=== 抜粋本文 ===
いつ、何に、どう注目させるか
英語科教育法IIIの模擬授業第2回目。
指導内容は「リーディングのプロセス」
単純にPre-Reading、Reading、Post-Readingの3段階に分けて考えた時、今回はPre-ReadingからReadingまでの2段階に焦点を当てる。
(尚、この次はReadingからPost-Readingまでの流れ)
学生のスケジュールや興味のあるテーマを選んだ都合上、第2回目の模擬授業で早速ALT役を迎えてのTTを実施することとなった。まだ授業の型も整えてあげられていない段階からTTをやってもらうのは少々心苦しくもあったが、準備段階で二人で協力して色々と考えてくれたようでそういうプロセスをきちんと踏んでくれたならよかった。
一緒に教員を目指す人数の少ないチームなので、一緒に授業について色々語る経験を共有すること自体が貴重だ。
今日のログでは生徒役としての大きな課題と、先生役を務めた学生が悩んでいた「生徒にいつ、何に、どう注目させるか」問題を振り返っていきたい。
課題の残る生徒役
模擬授業の後に毎回行なっている対話型模擬授業検討会では、教師役と生徒役がそれぞれの授業中の行動(Do)とその時々のThink、Feel、Wantを共有することで授業のリフレクションを深めていく。
もちろん教師役の学生は一生懸命準備してきた授業を教師役として全うする分、教師役のWantやThinkを引き出すのはそこまで難しくない。
一方で、生徒役については本当にその学齢の生徒に本気でなり切ろうとしない限り、なかなか大学生としての意見から切り離した学習者の思いや行動は見えてこない。
さらに、生徒役が実際の生徒らしく考え、振る舞うことによって、教師役は授業中に色々な思考を巡らせることになる。教師役の実践の中でのリフレクションそして実践の後のリフレクションを深める役割も生徒役は担っているのだ。
自分が学習者のことを理解するためだけでなく、仲間の成長のためにも生徒役としての成長が強く求められる。
中学2年生ならどう振る舞うか
"Underline texts including 'because'.というALTからの指示。生徒役は一斉に教科書の本文の中からbecauseという単語を探し始めるのだが、3人の生徒役の手元はそれぞれ微妙に違っている。
1人はbecauseという単語だけに線を引き、1人はbecauseが含まれる文の文頭から文末まで線を引き、もう1人はbecause以下の部分だけ線を引いた。
その後先生の指示でお互いの教科書を見せ合ったところで「あ、単語だけじゃないんだ」と気づいて文全体に線を引き足した。
ここは、もちろん先生側からも色々アクション出来ることはあるけれども、生徒役の振る舞いによって先生役にアクションの必要性を突きつけ、検討会でフォーカスを当てられるようなポイントにすることも出来たはずだ。
例えば、みんながみんなALTからの英語の指示を一回できっちり聞き取って手元を動かしていたが、ALTの指示を一回で理解出来ず周りを見渡したり、「わかんないや〜」と活動を投げ出したりする生徒はいないだろうか。
先生から「ペアでどこに線引いたか見せ合ってみて」と指示された際、1人の生徒には隣の席に誰もおらず自然と3人で体を向け合っていたが、(もちろんそういう動きが自然に出来るようになるような授業作り・学級作りも可能だが)先生役を揺さぶる生徒役の役割としては少々物足りない。
===
作業指示 1: 本文のうち、「今日のログでは生徒役としての」を含む語句で始まり「リフレクションを深めていく。」で終わる部分を、「リフレクション」を「振り返り」に置き換えて書き直してください。
次に示すエントリは、本文の内容とは一切関係がありません。
=== 演習用データ ===
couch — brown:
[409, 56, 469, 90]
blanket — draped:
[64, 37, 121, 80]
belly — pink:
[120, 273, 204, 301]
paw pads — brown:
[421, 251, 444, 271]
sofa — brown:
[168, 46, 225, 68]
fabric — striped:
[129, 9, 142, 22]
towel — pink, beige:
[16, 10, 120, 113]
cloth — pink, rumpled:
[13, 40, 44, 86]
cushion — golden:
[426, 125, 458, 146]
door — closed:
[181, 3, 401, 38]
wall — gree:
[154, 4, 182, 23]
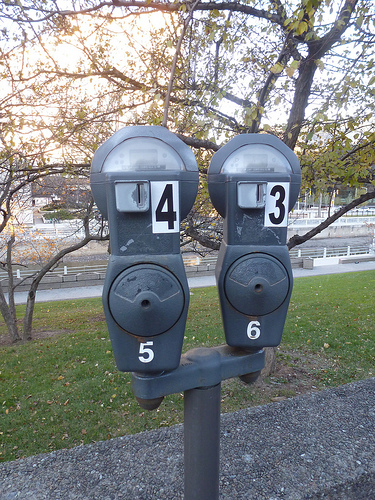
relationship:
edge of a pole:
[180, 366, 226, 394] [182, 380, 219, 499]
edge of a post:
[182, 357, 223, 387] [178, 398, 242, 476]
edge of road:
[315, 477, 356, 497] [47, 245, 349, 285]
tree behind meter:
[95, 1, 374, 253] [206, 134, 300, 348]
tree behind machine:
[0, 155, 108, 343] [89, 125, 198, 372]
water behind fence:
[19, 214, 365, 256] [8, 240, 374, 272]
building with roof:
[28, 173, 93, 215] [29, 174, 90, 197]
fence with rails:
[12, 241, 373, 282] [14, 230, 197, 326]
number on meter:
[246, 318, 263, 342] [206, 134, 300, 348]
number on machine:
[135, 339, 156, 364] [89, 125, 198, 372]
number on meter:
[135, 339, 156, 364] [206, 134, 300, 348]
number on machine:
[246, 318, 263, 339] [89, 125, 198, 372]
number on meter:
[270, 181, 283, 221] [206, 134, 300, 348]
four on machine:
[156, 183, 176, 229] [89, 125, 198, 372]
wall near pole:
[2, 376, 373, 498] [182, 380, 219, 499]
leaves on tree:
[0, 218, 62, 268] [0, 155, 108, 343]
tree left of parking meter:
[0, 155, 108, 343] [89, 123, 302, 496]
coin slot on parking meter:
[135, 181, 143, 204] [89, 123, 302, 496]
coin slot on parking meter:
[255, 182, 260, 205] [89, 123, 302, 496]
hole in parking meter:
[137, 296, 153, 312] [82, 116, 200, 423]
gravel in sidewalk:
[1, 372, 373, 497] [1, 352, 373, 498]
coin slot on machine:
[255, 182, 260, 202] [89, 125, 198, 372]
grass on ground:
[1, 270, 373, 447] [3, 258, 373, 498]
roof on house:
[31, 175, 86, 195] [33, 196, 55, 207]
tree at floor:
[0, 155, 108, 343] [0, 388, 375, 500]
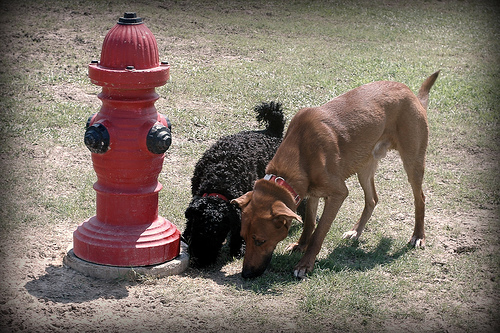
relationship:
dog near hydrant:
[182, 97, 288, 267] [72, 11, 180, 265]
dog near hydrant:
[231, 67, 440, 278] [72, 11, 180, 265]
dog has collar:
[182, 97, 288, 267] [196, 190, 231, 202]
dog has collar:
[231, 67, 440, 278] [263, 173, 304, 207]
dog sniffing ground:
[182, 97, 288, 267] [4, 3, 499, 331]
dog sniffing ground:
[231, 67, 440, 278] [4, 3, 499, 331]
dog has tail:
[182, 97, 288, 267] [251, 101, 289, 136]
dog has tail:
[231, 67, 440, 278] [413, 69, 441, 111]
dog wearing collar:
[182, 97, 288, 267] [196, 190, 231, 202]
===
作業指示 2: エントリの最初の行から「[255, 182, 260, 205] [89, 123, 302, 496]」を含む行までを、両端の行も含めてそのまま書き写してください。画像は解答に含めないでください。

解答 1:
今日のログでは生徒役としての大きな課題と、先生役を務めた学生が悩んでいた「生徒にいつ、何に、どう注目させるか」問題を振り返っていきたい。
課題の残る生徒役
模擬授業の後に毎回行なっている対話型模擬授業検討会では、教師役と生徒役がそれぞれの授業中の行動(Do)とその時々のThink、Feel、Wantを共有することで授業の振り返りを深めていく。

解答 2:
couch — brown:
[409, 56, 469, 90]
blanket — draped:
[64, 37, 121, 80]
belly — pink:
[120, 273, 204, 301]
paw pads — brown:
[421, 251, 444, 271]
sofa — brown:
[168, 46, 225, 68]
fabric — striped:
[129, 9, 142, 22]
towel — pink, beige:
[16, 10, 120, 113]
cloth — pink, rumpled:
[13, 40, 44, 86]
cushion — golden:
[426, 125, 458, 146]
door — closed:
[181, 3, 401, 38]
wall — gree:
[154, 4, 182, 23]
relationship:
edge of a pole:
[180, 366, 226, 394] [182, 380, 219, 499]
edge of a post:
[182, 357, 223, 387] [178, 398, 242, 476]
edge of road:
[315, 477, 356, 497] [47, 245, 349, 285]
tree behind meter:
[95, 1, 374, 253] [206, 134, 300, 348]
tree behind machine:
[0, 155, 108, 343] [89, 125, 198, 372]
water behind fence:
[19, 214, 365, 256] [8, 240, 374, 272]
building with roof:
[28, 173, 93, 215] [29, 174, 90, 197]
fence with rails:
[12, 241, 373, 282] [14, 230, 197, 326]
number on meter:
[246, 318, 263, 342] [206, 134, 300, 348]
number on machine:
[135, 339, 156, 364] [89, 125, 198, 372]
number on meter:
[135, 339, 156, 364] [206, 134, 300, 348]
number on machine:
[246, 318, 263, 339] [89, 125, 198, 372]
number on meter:
[270, 181, 283, 221] [206, 134, 300, 348]
four on machine:
[156, 183, 176, 229] [89, 125, 198, 372]
wall near pole:
[2, 376, 373, 498] [182, 380, 219, 499]
leaves on tree:
[0, 218, 62, 268] [0, 155, 108, 343]
tree left of parking meter:
[0, 155, 108, 343] [89, 123, 302, 496]
coin slot on parking meter:
[135, 181, 143, 204] [89, 123, 302, 496]
coin slot on parking meter:
[255, 182, 260, 205] [89, 123, 302, 496]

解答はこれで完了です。